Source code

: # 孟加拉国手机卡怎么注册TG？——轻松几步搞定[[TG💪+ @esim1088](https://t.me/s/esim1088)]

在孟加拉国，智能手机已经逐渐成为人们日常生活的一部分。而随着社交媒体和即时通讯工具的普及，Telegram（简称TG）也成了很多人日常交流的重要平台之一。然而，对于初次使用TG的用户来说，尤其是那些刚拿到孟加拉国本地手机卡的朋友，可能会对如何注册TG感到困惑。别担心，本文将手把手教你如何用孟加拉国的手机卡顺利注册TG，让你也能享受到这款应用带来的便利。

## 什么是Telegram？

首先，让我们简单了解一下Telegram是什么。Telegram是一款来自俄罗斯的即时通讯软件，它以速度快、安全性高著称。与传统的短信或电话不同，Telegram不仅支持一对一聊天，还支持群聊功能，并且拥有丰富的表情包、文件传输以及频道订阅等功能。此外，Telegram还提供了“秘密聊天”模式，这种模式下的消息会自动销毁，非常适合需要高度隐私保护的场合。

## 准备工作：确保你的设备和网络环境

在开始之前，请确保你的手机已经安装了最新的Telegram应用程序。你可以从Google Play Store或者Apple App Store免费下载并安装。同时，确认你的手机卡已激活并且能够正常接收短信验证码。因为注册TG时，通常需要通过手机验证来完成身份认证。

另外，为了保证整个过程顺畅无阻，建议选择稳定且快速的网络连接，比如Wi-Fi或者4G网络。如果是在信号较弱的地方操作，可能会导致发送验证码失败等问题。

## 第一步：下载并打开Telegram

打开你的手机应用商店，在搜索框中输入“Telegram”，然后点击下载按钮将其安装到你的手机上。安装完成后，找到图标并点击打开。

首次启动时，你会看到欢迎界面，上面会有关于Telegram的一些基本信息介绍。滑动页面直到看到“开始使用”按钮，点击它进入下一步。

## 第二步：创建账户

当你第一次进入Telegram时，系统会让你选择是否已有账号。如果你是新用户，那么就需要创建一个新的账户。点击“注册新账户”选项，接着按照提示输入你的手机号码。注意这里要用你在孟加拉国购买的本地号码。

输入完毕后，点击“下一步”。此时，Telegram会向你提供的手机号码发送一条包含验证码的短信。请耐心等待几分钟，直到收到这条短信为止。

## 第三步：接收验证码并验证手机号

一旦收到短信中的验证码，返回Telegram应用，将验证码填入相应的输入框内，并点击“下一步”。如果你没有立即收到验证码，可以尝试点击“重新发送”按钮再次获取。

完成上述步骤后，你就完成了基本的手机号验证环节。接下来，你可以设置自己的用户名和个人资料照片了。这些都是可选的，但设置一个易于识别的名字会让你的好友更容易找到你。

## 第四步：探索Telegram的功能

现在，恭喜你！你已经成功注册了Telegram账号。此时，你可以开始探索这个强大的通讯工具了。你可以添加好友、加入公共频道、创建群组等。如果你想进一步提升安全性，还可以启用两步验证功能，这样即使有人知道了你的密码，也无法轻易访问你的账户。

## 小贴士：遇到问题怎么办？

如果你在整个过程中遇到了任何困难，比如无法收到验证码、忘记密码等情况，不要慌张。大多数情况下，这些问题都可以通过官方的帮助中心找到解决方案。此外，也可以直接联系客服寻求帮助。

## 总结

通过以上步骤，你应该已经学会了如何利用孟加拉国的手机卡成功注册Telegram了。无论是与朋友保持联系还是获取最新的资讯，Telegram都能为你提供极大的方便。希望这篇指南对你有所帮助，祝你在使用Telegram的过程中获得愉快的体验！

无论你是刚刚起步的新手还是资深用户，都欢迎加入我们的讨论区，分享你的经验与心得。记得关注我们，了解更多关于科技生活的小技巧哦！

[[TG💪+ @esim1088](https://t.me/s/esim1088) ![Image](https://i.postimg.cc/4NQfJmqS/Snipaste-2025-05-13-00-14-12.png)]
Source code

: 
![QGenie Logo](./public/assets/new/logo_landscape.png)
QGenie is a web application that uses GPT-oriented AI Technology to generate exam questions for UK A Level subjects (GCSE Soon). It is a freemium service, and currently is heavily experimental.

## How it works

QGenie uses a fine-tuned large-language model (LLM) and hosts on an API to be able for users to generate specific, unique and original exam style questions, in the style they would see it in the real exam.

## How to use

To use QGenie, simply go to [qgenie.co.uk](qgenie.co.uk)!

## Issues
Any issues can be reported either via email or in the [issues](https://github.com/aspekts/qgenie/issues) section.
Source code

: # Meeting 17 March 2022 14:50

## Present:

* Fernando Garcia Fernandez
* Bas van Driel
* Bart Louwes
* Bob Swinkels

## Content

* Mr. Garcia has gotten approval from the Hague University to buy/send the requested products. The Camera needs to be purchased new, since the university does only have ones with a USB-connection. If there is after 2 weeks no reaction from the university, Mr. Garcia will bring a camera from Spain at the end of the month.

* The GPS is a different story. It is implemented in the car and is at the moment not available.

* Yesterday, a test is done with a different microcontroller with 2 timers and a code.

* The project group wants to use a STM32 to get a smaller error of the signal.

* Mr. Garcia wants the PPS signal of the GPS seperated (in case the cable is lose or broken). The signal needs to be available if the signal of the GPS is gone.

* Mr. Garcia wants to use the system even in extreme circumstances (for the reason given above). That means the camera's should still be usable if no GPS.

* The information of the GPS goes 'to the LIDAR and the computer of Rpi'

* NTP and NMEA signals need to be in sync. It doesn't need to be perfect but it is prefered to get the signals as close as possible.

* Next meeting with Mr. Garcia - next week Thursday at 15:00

§ §

Reproduce all of the data above verbatim, from the first line to the last.

Source code

: # 孟加拉国手机卡怎么注册TG？——轻松几步搞定[[TG💪+ @esim1088](https://t.me/s/esim1088)]

在孟加拉国，智能手机已经逐渐成为人们日常生活的一部分。而随着社交媒体和即时通讯工具的普及，Telegram（简称TG）也成了很多人日常交流的重要平台之一。然而，对于初次使用TG的用户来说，尤其是那些刚拿到孟加拉国本地手机卡的朋友，可能会对如何注册TG感到困惑。别担心，本文将手把手教你如何用孟加拉国的手机卡顺利注册TG，让你也能享受到这款应用带来的便利。

## 什么是Telegram？

首先，让我们简单了解一下Telegram是什么。Telegram是一款来自俄罗斯的即时通讯软件，它以速度快、安全性高著称。与传统的短信或电话不同，Telegram不仅支持一对一聊天，还支持群聊功能，并且拥有丰富的表情包、文件传输以及频道订阅等功能。此外，Telegram还提供了“秘密聊天”模式，这种模式下的消息会自动销毁，非常适合需要高度隐私保护的场合。

## 准备工作：确保你的设备和网络环境

在开始之前，请确保你的手机已经安装了最新的Telegram应用程序。你可以从Google Play Store或者Apple App Store免费下载并安装。同时，确认你的手机卡已激活并且能够正常接收短信验证码。因为注册TG时，通常需要通过手机验证来完成身份认证。

另外，为了保证整个过程顺畅无阻，建议选择稳定且快速的网络连接，比如Wi-Fi或者4G网络。如果是在信号较弱的地方操作，可能会导致发送验证码失败等问题。

## 第一步：下载并打开Telegram

打开你的手机应用商店，在搜索框中输入“Telegram”，然后点击下载按钮将其安装到你的手机上。安装完成后，找到图标并点击打开。

首次启动时，你会看到欢迎界面，上面会有关于Telegram的一些基本信息介绍。滑动页面直到看到“开始使用”按钮，点击它进入下一步。

## 第二步：创建账户

当你第一次进入Telegram时，系统会让你选择是否已有账号。如果你是新用户，那么就需要创建一个新的账户。点击“注册新账户”选项，接着按照提示输入你的手机号码。注意这里要用你在孟加拉国购买的本地号码。

输入完毕后，点击“下一步”。此时，Telegram会向你提供的手机号码发送一条包含验证码的短信。请耐心等待几分钟，直到收到这条短信为止。

## 第三步：接收验证码并验证手机号

一旦收到短信中的验证码，返回Telegram应用，将验证码填入相应的输入框内，并点击“下一步”。如果你没有立即收到验证码，可以尝试点击“重新发送”按钮再次获取。

完成上述步骤后，你就完成了基本的手机号验证环节。接下来，你可以设置自己的用户名和个人资料照片了。这些都是可选的，但设置一个易于识别的名字会让你的好友更容易找到你。

## 第四步：探索Telegram的功能

现在，恭喜你！你已经成功注册了Telegram账号。此时，你可以开始探索这个强大的通讯工具了。你可以添加好友、加入公共频道、创建群组等。如果你想进一步提升安全性，还可以启用两步验证功能，这样即使有人知道了你的密码，也无法轻易访问你的账户。

## 小贴士：遇到问题怎么办？

如果你在整个过程中遇到了任何困难，比如无法收到验证码、忘记密码等情况，不要慌张。大多数情况下，这些问题都可以通过官方的帮助中心找到解决方案。此外，也可以直接联系客服寻求帮助。

## 总结

通过以上步骤，你应该已经学会了如何利用孟加拉国的手机卡成功注册Telegram了。无论是与朋友保持联系还是获取最新的资讯，Telegram都能为你提供极大的方便。希望这篇指南对你有所帮助，祝你在使用Telegram的过程中获得愉快的体验！

无论你是刚刚起步的新手还是资深用户，都欢迎加入我们的讨论区，分享你的经验与心得。记得关注我们，了解更多关于科技生活的小技巧哦！

[[TG💪+ @esim1088](https://t.me/s/esim1088) ![Image](https://i.postimg.cc/4NQfJmqS/Snipaste-2025-05-13-00-14-12.png)]
Source code

: 
![QGenie Logo](./public/assets/new/logo_landscape.png)
QGenie is a web application that uses GPT-oriented AI Technology to generate exam questions for UK A Level subjects (GCSE Soon). It is a freemium service, and currently is heavily experimental.

## How it works

QGenie uses a fine-tuned large-language model (LLM) and hosts on an API to be able for users to generate specific, unique and original exam style questions, in the style they would see it in the real exam.

## How to use

To use QGenie, simply go to [qgenie.co.uk](qgenie.co.uk)!

## Issues
Any issues can be reported either via email or in the [issues](https://github.com/aspekts/qgenie/issues) section.
Source code

: # Meeting 17 March 2022 14:50

## Present:

* Fernando Garcia Fernandez
* Bas van Driel
* Bart Louwes
* Bob Swinkels

## Content

* Mr. Garcia has gotten approval from the Hague University to buy/send the requested products. The Camera needs to be purchased new, since the university does only have ones with a USB-connection. If there is after 2 weeks no reaction from the university, Mr. Garcia will bring a camera from Spain at the end of the month.

* The GPS is a different story. It is implemented in the car and is at the moment not available.

* Yesterday, a test is done with a different microcontroller with 2 timers and a code.

* The project group wants to use a STM32 to get a smaller error of the signal.

* Mr. Garcia wants the PPS signal of the GPS seperated (in case the cable is lose or broken). The signal needs to be available if the signal of the GPS is gone.

* Mr. Garcia wants to use the system even in extreme circumstances (for the reason given above). That means the camera's should still be usable if no GPS.

* The information of the GPS goes 'to the LIDAR and the computer of Rpi'

* NTP and NMEA signals need to be in sync. It doesn't need to be perfect but it is prefered to get the signals as close as possible.

* Next meeting with Mr. Garcia - next week Thursday at 15:00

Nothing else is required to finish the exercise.